MiroThinker: Pushing the Performance Boundaries of Open-Source Research Agents via Model, Context, and Interactive Scaling
MiroMind Team, Song Bai, Lidong Bing, Carson Chen, Guanzheng Chen, Yuntao Chen, Zhe Chen, Ziyi Chen, Jifeng Dai, Xuan Dong, Wenhan Dou, Yue Deng, Yunjie Fu, Junqi Ge, Chenxia Han, Tammy Huang, Zhenhang Huang, Jerry Jiao, Shilei Jiang, Tianyu Jiao, Xiaoqi Jian, Lei Lei, Ruilin Li, Ryan Luo, Tiantong Li, Xiang Lin, Ziyuan Liu, Zhiqi Li, Jie Ni, Qiang Ren, Pax Sun, Shiqian Su, Chenxin Tao, Bin Wang, Hellen Wang, Haonan Wang, James Wang, Jin Wang, Jojo Wang, Letian Wang, Shizun Wang, Weizhi Wang, Zixuan Wang, Jinfan Xu, Sen Xing, Chenyu Yang, Hai Ye, Jiaheng Yu, Yue Yu, Muyan Zhong, Tianchen Zhao, Xizhou Zhu, Yanpeng Zhou, Yifan Zhang, Zhi Zhu
TL;DR
MiroThinker v1.0 introduces a three-dimensional scaling paradigm for open-source research agents that extends beyond model size and context length by adding interaction depth through sustained agent–environment feedback.
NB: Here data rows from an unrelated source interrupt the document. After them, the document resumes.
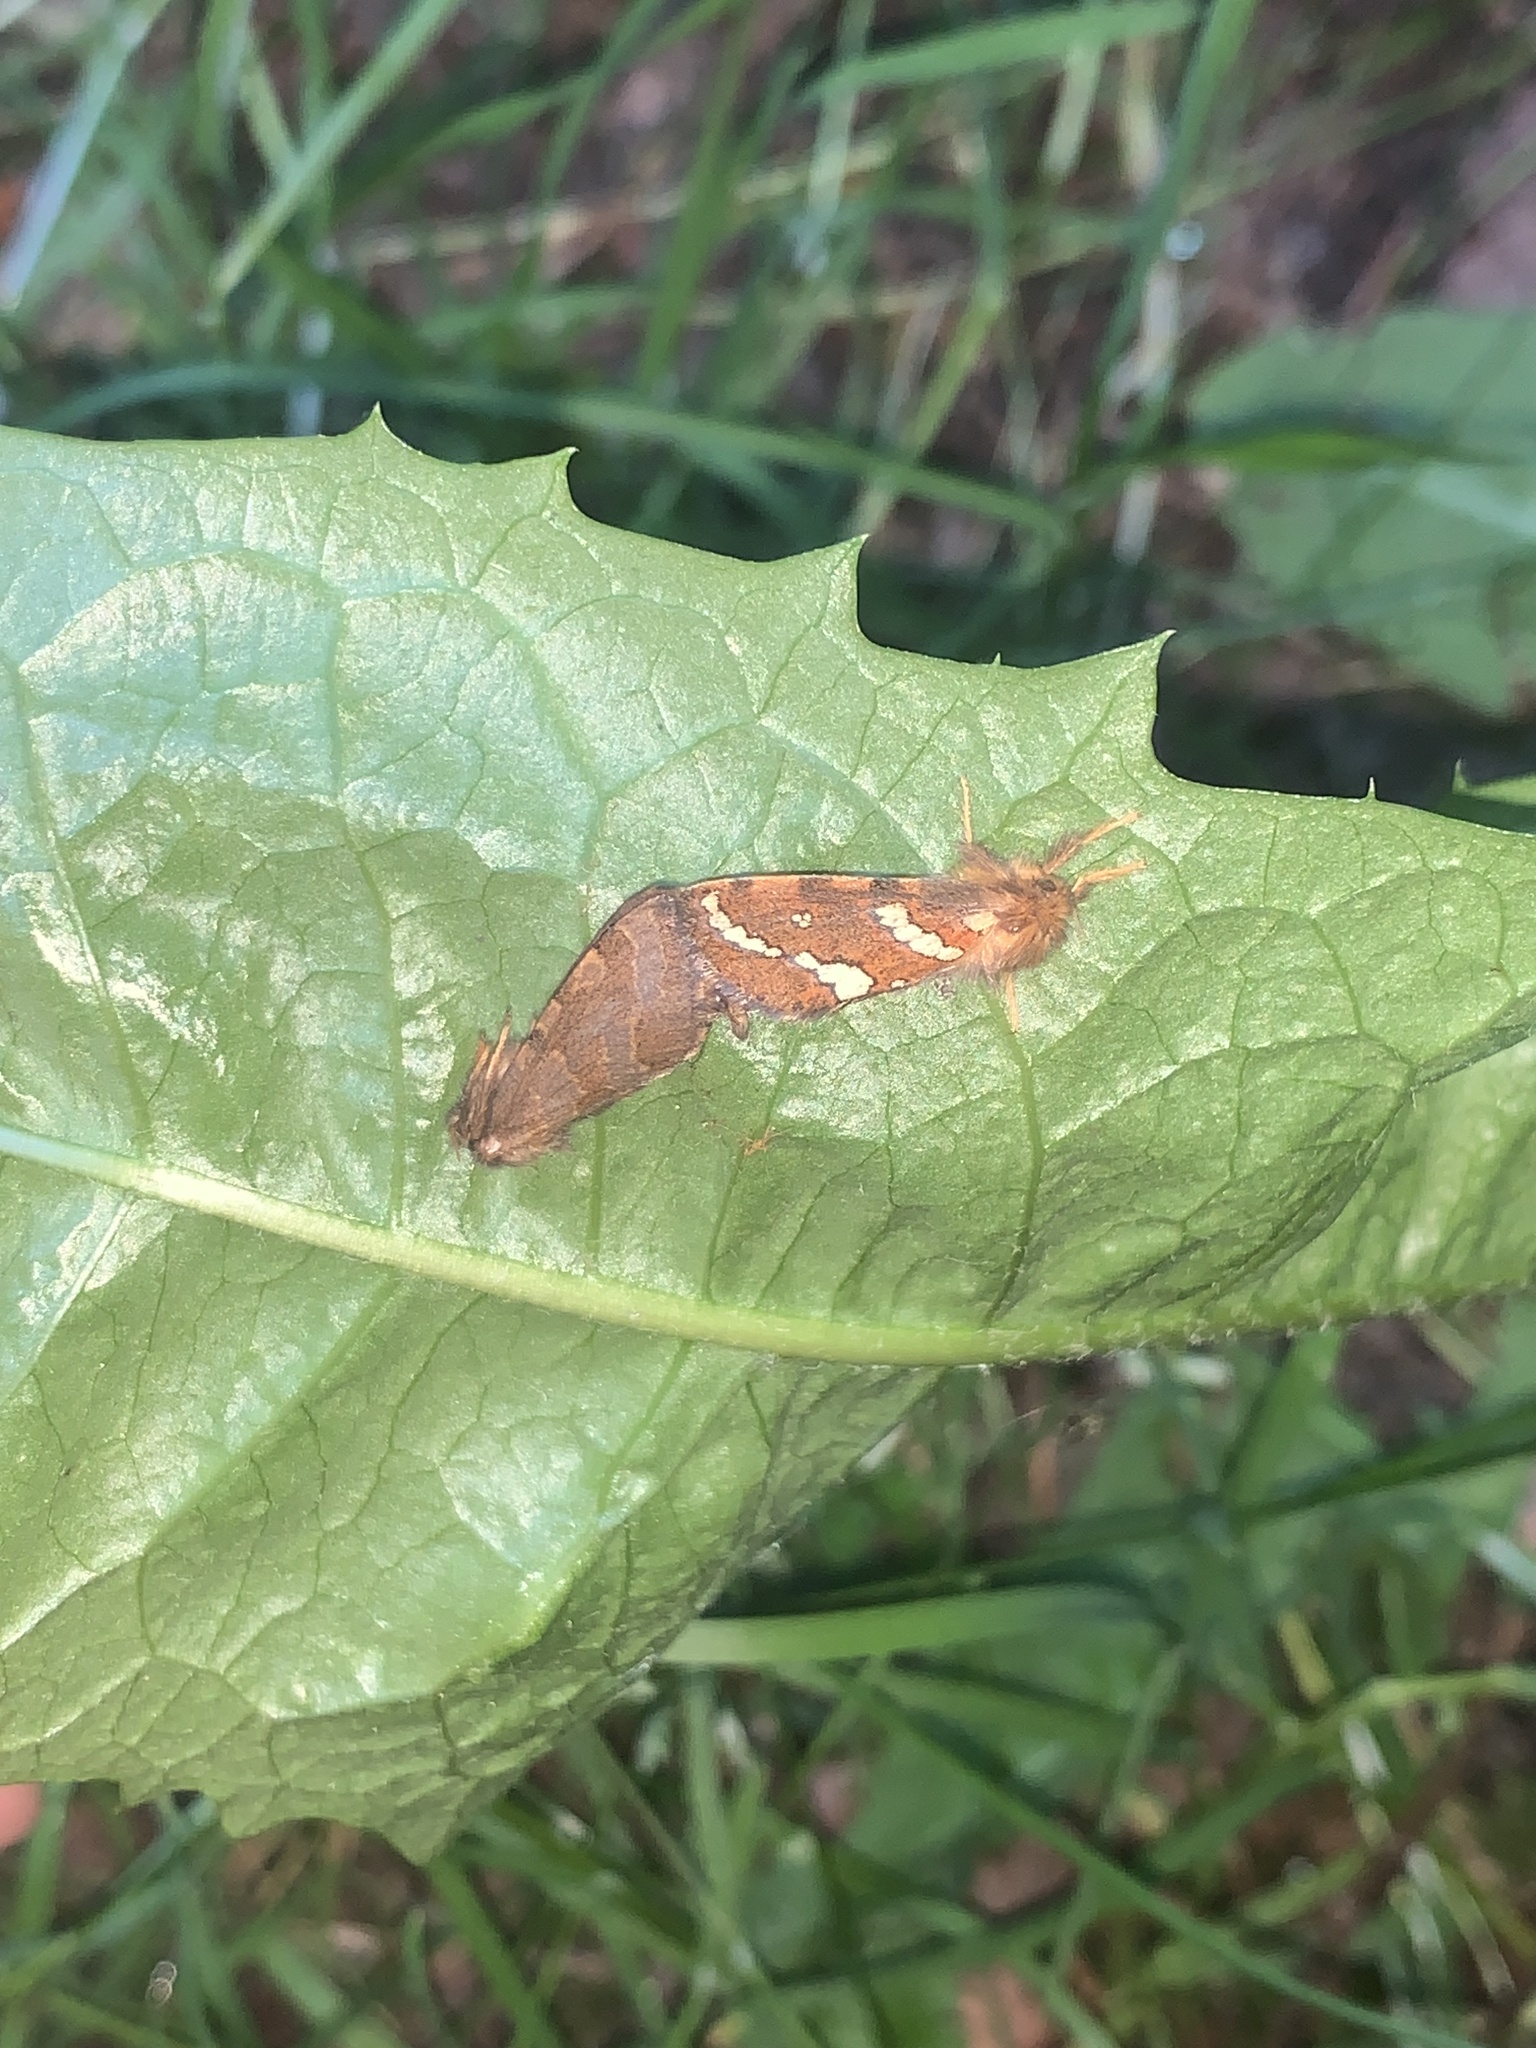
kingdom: Animalia
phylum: Arthropoda
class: Insecta
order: Lepidoptera
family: Hepialidae
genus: Phymatopus
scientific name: Phymatopus hecta
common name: Gold swift
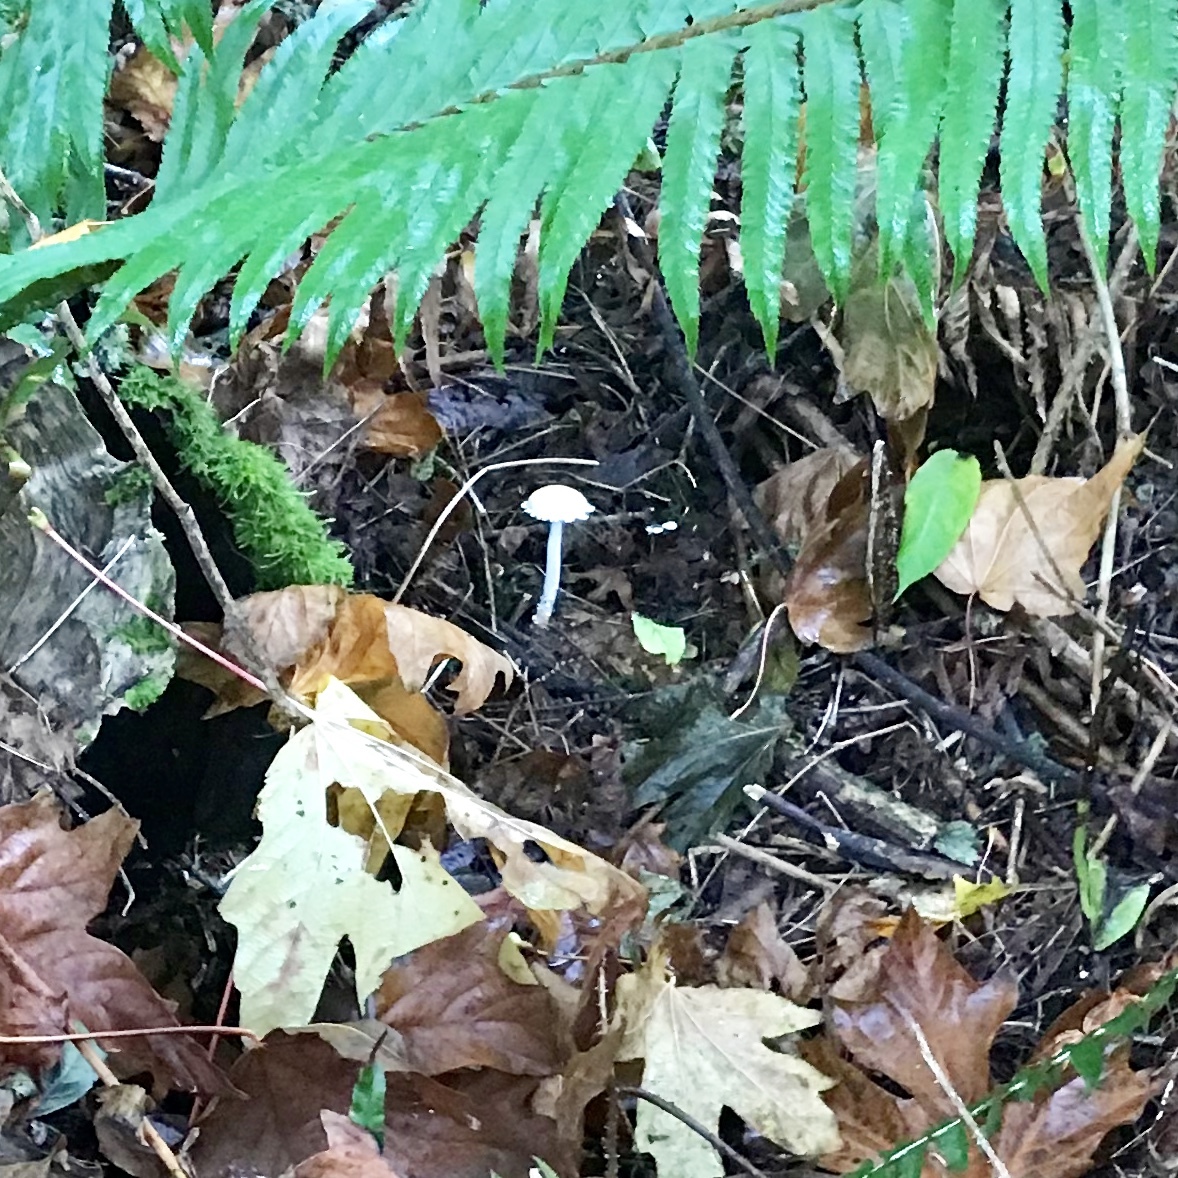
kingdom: Fungi
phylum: Basidiomycota
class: Agaricomycetes
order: Agaricales
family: Strophariaceae
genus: Stropharia
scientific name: Stropharia ambigua
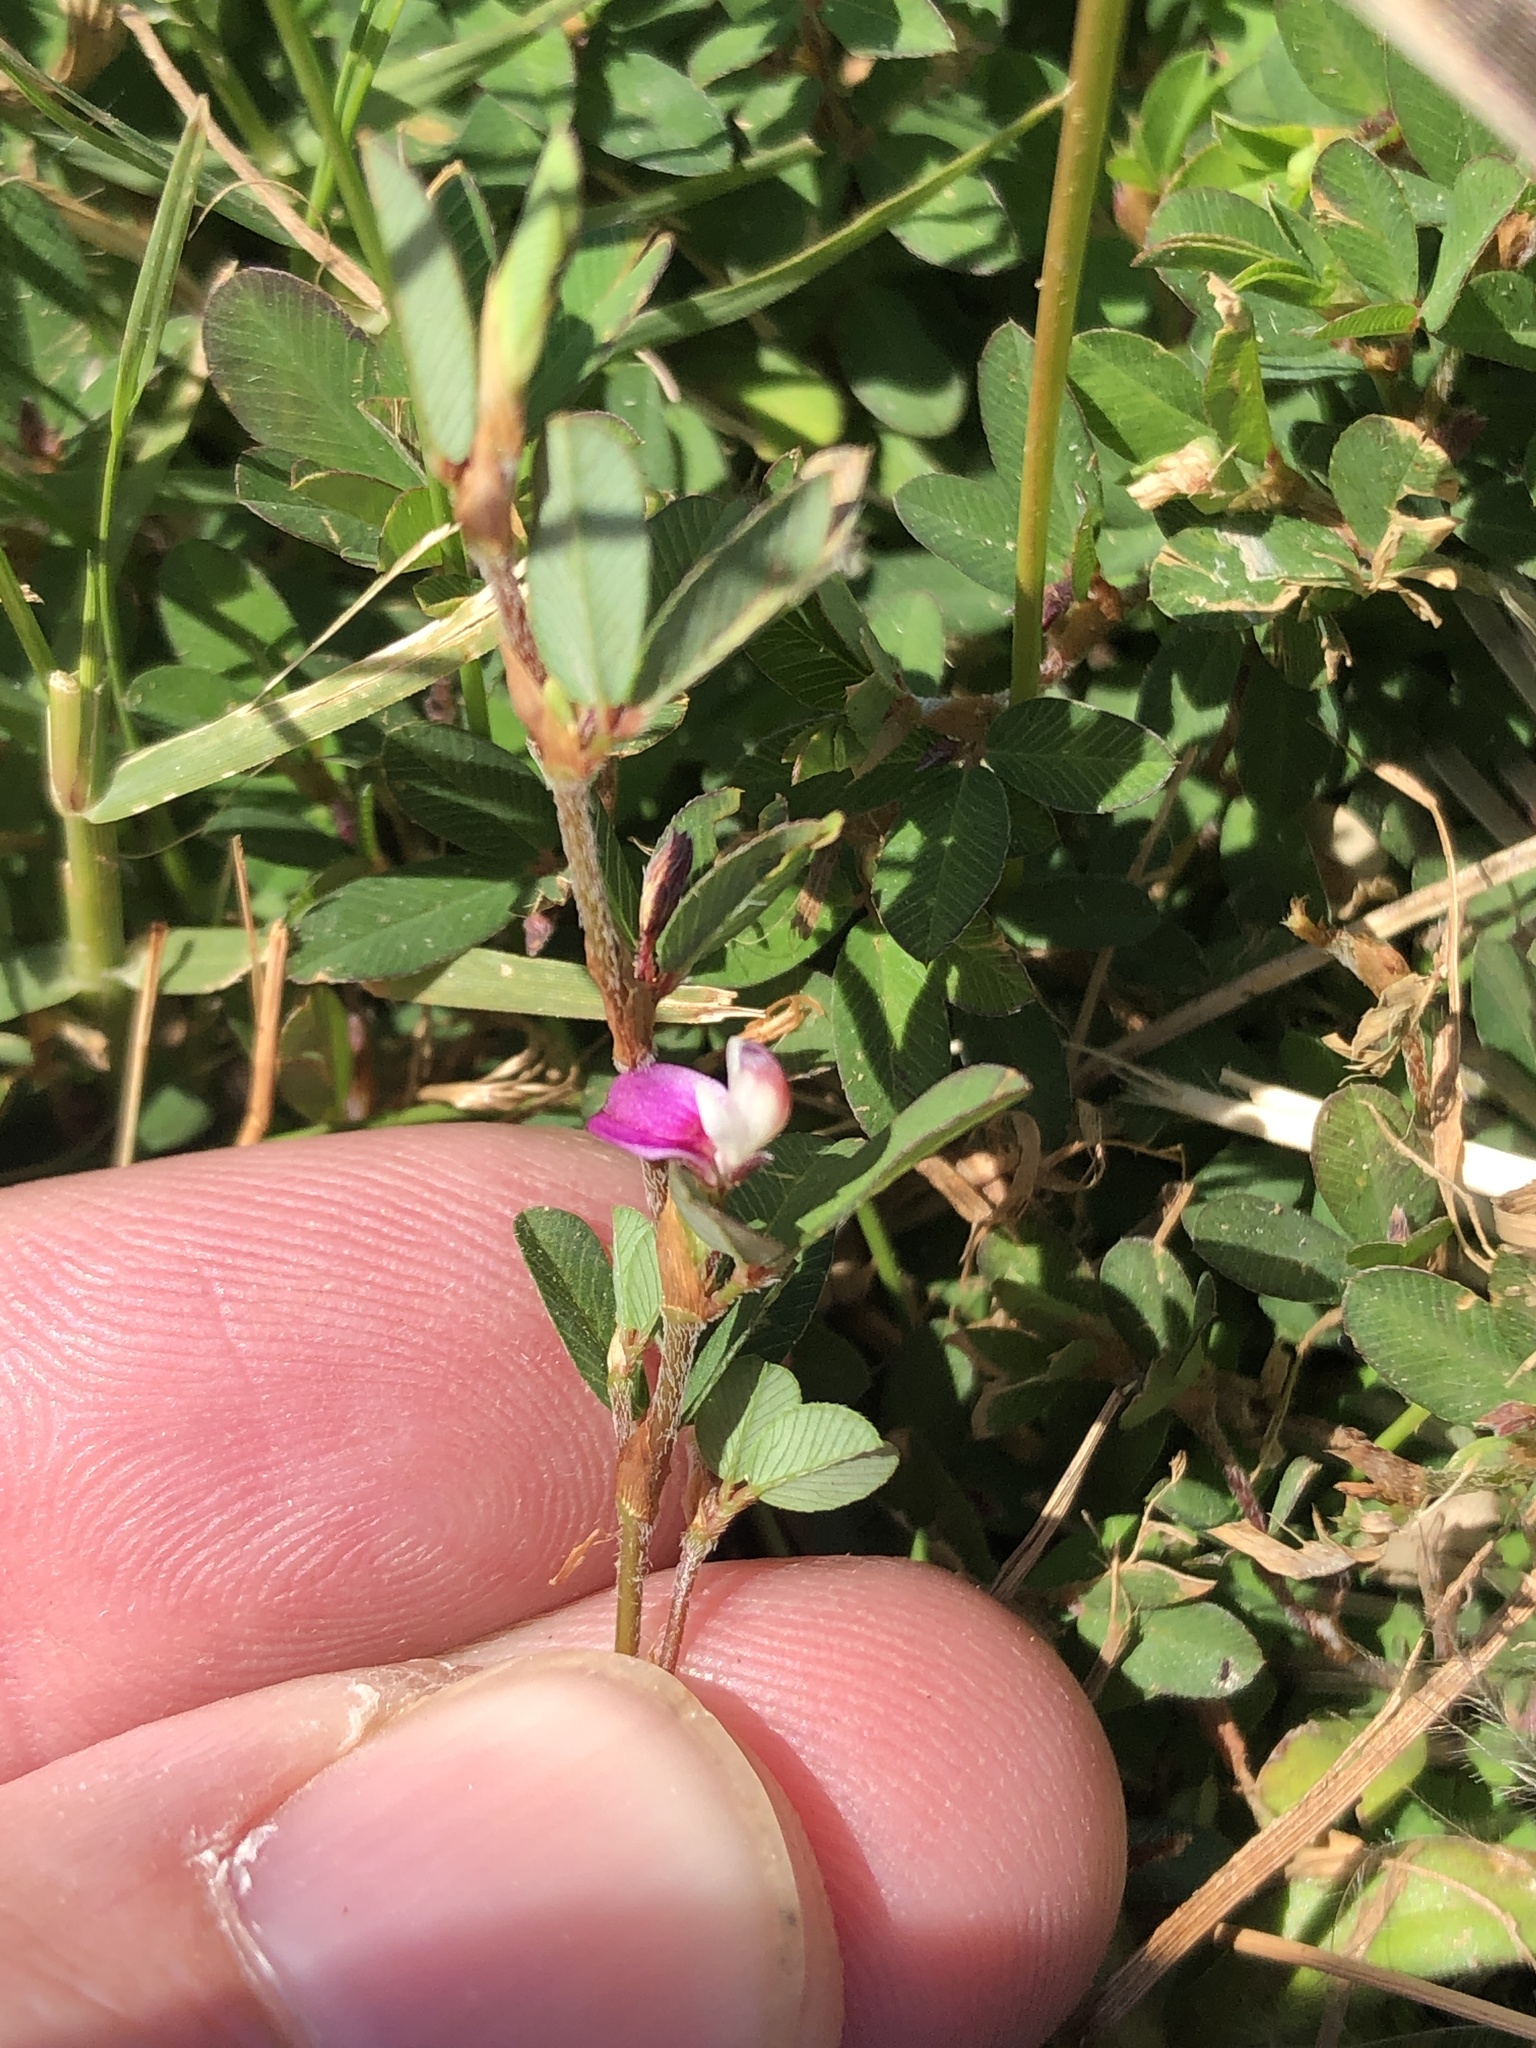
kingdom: Plantae
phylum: Tracheophyta
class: Magnoliopsida
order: Fabales
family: Fabaceae
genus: Kummerowia
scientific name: Kummerowia striata
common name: Japanese clover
The work presents a comprehensive data-and-training pipeline, including MultiDocQA synthesis, agentic trajectory creation, and a three-stage training regime (SFT, preference optimization, and RL with GRPO), all within a 256K context window that supports up to 600 tool calls per task. Empirical results across GAIA, HLE, BrowseComp, and BrowseComp-ZH show state-of-the-art performance among open-source agents and competitive proximity to GPT-5-high on several benchmarks, with clear evidence that longer, deeper interactions yield predictable performance gains. The findings establish interaction scaling as a practical and impactful axis for building next-generation, open research agents, offering a strong baseline and an extensible platform for future exploration of agentic intelligence.
Abstract
We present MiroThinker v1.0, an open-source research agent designed to advance tool-augmented reasoning and information-seeking capabilities. Unlike previous agents that only scale up model size or context length, MiroThinker explores interaction scaling at the model level, systematically training the model to handle deeper and more frequent agent-environment interactions as a third dimension of performance improvement. Unlike LLM test-time scaling, which operates in isolation and risks degradation with longer reasoning chains, interactive scaling leverages environment feedback and external information acquisition to correct errors and refine trajectories. Through reinforcement learning, the model achieves efficient interaction scaling: with a 256K context window, it can perform up to 600 tool calls per task, enabling sustained multi-turn reasoning and complex real-world research workflows. Across four representative benchmarks-GAIA, HLE, BrowseComp, and BrowseComp-ZH-the 72B variant achieves up to 81.9%, 37.7%, 47.1%, and 55.6% accuracy respectively, surpassing previous open-source agents and approaching commercial counterparts such as GPT-5-high. Our analysis reveals that MiroThinker benefits from interactive scaling consistently: research performance improves predictably as the model engages in deeper and more frequent agent-environment interactions, demonstrating that interaction depth exhibits scaling behaviors analogous to model size and context length. These findings establish interaction scaling as a third critical dimension for building next-generation open research agents, complementing model capacity and context windows.